Data entries
BEGIN

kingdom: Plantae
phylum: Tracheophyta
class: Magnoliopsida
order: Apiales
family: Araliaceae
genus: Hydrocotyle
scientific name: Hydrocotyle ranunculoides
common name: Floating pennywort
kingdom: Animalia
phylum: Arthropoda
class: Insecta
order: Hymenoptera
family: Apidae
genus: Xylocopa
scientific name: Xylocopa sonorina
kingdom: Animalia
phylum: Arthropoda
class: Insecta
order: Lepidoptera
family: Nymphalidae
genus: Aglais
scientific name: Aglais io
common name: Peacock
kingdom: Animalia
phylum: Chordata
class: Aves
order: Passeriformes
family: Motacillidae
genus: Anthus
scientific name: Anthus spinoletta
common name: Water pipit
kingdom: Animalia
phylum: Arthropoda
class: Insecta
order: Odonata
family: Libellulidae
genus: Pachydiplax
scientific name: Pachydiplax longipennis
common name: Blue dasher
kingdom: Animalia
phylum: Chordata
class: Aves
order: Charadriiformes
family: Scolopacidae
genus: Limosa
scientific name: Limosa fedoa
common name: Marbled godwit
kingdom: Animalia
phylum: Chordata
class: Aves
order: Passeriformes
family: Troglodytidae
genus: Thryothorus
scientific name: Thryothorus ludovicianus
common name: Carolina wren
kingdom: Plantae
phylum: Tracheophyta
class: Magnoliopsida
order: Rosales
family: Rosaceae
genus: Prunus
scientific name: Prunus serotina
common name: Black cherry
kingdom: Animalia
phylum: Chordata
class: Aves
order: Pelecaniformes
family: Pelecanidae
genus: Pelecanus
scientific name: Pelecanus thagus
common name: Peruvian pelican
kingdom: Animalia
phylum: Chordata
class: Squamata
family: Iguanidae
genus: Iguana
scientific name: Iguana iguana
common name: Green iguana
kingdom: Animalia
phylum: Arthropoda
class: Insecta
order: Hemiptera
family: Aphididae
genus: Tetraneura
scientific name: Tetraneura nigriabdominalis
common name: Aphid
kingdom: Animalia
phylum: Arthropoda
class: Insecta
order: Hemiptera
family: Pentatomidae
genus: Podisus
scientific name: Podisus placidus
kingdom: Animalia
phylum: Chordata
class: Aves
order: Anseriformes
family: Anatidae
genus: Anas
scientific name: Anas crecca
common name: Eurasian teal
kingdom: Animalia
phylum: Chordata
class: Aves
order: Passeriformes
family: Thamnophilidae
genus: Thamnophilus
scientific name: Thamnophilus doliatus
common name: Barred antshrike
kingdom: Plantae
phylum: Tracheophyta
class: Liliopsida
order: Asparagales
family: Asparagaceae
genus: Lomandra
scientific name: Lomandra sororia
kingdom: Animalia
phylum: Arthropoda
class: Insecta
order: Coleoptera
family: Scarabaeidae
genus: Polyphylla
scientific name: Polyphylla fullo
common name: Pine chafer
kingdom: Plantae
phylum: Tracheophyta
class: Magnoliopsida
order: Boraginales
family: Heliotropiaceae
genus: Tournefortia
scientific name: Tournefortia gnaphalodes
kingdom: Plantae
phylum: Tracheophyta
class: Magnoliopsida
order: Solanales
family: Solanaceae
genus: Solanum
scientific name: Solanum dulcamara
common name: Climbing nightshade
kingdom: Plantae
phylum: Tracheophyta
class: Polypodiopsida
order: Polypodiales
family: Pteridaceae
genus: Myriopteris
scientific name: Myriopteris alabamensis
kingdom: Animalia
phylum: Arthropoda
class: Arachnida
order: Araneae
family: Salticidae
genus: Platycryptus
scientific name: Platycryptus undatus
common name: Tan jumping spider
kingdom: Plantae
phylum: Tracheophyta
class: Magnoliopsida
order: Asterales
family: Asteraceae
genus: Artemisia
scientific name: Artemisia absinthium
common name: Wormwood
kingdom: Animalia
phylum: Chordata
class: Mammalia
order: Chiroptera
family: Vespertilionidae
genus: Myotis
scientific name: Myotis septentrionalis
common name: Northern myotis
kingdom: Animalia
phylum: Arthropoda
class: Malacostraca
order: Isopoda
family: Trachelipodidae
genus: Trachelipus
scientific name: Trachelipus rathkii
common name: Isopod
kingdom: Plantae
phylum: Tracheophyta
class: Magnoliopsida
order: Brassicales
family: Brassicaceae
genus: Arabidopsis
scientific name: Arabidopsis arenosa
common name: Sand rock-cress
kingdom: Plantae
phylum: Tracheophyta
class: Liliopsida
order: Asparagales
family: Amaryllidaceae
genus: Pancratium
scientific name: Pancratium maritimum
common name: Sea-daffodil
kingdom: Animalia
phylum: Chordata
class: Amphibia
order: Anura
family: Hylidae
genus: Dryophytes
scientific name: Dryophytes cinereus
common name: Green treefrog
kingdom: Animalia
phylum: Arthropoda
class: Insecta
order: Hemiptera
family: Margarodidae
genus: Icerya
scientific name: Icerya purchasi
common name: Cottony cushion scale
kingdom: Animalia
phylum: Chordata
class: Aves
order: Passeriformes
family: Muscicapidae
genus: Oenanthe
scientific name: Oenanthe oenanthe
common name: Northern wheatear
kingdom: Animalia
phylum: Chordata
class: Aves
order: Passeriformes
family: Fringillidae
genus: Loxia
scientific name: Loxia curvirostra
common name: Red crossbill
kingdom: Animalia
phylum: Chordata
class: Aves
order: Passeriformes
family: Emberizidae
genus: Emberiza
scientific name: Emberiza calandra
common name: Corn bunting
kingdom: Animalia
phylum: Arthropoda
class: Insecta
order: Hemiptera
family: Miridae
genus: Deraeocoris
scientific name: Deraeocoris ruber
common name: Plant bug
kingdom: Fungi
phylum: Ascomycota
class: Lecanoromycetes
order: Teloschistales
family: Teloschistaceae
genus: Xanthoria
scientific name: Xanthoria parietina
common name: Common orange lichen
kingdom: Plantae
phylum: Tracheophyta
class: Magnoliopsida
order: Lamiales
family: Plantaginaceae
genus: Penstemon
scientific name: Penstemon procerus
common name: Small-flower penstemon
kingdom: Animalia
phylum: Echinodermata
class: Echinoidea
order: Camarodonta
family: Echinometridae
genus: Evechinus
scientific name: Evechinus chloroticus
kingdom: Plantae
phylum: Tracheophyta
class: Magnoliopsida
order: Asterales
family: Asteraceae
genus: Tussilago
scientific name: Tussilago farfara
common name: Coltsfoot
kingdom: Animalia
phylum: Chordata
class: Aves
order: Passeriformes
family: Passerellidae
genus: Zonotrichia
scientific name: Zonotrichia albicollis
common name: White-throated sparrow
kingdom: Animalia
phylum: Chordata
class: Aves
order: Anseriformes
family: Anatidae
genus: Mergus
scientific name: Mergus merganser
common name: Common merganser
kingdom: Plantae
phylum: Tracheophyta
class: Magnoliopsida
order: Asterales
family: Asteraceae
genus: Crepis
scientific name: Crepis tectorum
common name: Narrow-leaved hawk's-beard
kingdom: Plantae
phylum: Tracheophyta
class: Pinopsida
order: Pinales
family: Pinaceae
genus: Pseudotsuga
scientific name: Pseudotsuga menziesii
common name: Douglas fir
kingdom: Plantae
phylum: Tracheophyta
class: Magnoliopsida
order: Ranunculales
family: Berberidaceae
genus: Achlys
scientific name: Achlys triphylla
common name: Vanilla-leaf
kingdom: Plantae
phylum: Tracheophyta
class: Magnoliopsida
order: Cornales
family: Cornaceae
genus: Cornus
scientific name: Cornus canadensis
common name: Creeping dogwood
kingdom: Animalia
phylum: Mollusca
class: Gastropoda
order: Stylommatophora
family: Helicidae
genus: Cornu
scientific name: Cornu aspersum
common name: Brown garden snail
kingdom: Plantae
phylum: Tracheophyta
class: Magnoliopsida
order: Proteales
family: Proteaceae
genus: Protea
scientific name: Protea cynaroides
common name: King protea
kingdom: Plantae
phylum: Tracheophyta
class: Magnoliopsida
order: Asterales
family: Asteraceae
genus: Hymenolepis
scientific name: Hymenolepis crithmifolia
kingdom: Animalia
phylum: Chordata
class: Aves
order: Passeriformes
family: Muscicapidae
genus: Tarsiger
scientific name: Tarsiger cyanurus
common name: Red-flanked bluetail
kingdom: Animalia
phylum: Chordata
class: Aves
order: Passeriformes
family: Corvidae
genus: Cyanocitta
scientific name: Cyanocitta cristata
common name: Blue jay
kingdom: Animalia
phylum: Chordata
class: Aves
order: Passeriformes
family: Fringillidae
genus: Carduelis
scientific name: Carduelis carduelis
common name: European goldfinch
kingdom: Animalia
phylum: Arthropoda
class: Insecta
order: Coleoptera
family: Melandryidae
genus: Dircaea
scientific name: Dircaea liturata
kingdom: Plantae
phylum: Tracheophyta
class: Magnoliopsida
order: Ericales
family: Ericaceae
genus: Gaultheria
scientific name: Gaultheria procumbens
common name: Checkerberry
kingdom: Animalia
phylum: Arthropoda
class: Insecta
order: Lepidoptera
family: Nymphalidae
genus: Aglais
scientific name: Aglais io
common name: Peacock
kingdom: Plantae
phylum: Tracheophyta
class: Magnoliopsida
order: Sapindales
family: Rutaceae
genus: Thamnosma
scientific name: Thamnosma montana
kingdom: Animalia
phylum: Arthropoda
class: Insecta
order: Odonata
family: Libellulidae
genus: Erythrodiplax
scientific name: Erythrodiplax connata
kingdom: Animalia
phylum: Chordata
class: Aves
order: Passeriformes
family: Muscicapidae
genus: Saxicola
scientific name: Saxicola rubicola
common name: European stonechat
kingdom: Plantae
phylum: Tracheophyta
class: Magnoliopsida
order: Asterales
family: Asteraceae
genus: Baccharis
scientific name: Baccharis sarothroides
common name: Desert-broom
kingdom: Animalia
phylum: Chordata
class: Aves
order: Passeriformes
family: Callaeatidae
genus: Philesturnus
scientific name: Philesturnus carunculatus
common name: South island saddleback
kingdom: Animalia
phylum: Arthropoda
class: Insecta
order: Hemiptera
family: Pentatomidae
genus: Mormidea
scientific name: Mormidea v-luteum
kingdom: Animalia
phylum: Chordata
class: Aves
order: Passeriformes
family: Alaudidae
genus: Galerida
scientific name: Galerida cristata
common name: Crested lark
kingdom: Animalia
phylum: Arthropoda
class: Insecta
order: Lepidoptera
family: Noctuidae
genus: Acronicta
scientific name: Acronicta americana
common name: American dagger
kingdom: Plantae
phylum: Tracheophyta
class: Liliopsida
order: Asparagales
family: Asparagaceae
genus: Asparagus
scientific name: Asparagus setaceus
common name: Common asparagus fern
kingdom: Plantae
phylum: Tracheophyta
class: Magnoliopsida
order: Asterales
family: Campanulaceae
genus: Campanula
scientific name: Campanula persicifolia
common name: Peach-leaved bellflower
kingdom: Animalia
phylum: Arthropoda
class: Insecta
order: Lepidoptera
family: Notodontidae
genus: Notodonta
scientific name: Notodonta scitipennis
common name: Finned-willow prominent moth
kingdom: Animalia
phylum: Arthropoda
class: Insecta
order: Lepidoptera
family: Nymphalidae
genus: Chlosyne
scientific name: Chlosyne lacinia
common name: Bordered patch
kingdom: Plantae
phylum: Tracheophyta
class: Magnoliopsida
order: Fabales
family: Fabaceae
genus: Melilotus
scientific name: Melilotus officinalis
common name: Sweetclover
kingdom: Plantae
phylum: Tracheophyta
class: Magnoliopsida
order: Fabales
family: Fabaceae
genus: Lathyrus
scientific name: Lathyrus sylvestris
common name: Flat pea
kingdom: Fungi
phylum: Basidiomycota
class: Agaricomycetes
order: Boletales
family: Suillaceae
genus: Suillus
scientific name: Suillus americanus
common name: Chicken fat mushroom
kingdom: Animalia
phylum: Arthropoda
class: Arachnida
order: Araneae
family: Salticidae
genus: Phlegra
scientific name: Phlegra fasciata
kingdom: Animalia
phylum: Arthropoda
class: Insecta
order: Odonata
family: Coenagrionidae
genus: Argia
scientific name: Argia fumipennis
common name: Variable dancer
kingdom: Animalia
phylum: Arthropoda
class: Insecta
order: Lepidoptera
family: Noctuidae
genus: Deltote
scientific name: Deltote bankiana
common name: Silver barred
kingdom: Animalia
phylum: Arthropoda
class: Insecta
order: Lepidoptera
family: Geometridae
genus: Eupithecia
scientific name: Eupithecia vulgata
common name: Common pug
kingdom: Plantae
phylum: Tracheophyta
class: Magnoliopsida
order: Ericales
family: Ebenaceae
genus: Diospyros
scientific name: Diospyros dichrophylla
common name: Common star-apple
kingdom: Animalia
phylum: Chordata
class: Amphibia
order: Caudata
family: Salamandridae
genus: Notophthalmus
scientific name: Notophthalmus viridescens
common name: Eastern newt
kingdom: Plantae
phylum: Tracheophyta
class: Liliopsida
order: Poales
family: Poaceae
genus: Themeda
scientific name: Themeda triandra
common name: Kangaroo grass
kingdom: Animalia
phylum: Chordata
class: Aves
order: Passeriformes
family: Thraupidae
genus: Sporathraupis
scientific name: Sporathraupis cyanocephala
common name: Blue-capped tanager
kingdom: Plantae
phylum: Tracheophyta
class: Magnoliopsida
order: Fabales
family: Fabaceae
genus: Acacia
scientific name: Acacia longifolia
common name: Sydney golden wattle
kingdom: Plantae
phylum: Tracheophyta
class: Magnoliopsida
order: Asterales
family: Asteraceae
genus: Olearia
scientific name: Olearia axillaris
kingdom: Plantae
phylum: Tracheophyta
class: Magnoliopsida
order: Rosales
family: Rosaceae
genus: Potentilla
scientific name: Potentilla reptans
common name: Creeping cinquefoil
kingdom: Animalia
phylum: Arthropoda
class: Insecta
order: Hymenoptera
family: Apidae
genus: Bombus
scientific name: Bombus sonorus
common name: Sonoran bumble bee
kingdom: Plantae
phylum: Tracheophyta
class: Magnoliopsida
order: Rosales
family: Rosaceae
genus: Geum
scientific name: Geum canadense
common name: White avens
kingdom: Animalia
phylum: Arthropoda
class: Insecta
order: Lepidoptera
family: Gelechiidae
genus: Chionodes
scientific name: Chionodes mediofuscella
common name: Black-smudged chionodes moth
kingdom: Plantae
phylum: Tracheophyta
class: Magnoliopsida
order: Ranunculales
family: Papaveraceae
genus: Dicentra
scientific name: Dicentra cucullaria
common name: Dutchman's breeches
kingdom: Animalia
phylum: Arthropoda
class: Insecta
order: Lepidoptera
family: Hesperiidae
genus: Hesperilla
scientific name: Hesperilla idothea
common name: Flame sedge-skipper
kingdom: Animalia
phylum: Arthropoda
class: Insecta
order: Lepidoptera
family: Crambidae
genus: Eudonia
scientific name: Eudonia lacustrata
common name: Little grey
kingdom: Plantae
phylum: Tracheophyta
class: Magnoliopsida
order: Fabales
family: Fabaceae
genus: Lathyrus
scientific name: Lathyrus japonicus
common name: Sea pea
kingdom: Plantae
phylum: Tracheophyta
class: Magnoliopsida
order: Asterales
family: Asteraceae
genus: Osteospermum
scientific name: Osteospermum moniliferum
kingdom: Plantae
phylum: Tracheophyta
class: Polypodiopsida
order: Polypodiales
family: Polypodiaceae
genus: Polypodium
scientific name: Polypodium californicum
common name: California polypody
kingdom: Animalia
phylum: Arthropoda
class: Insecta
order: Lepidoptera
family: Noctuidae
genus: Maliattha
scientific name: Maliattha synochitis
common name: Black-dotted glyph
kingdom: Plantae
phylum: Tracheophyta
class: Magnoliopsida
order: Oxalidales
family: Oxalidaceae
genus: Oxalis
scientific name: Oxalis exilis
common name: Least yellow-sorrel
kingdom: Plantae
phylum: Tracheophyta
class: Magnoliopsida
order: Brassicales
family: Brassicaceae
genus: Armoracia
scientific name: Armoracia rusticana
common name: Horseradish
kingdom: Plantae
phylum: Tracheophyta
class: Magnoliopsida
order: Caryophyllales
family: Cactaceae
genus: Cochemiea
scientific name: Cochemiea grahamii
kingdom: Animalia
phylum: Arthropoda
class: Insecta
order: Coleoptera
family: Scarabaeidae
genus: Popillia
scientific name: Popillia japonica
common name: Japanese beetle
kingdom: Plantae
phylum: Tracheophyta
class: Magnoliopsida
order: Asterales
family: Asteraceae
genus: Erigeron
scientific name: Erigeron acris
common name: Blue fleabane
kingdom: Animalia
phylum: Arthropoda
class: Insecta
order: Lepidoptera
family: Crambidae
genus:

END

THE PROBLEM = Copy the lines from the line with "family: Ericaceae" to the line with "genus: Thamnosma", substituting "vernacular name" for "common name" and leaving everything else unchanged.

THE RESULT =
family: Ericaceae
genus: Gaultheria
scientific name: Gaultheria procumbens
vernacular name: Checkerberry
kingdom: Animalia
phylum: Arthropoda
class: Insecta
order: Lepidoptera
family: Nymphalidae
genus: Aglais
scientific name: Aglais io
vernacular name: Peacock
kingdom: Plantae
phylum: Tracheophyta
class: Magnoliopsida
order: Sapindales
family: Rutaceae
genus: Thamnosma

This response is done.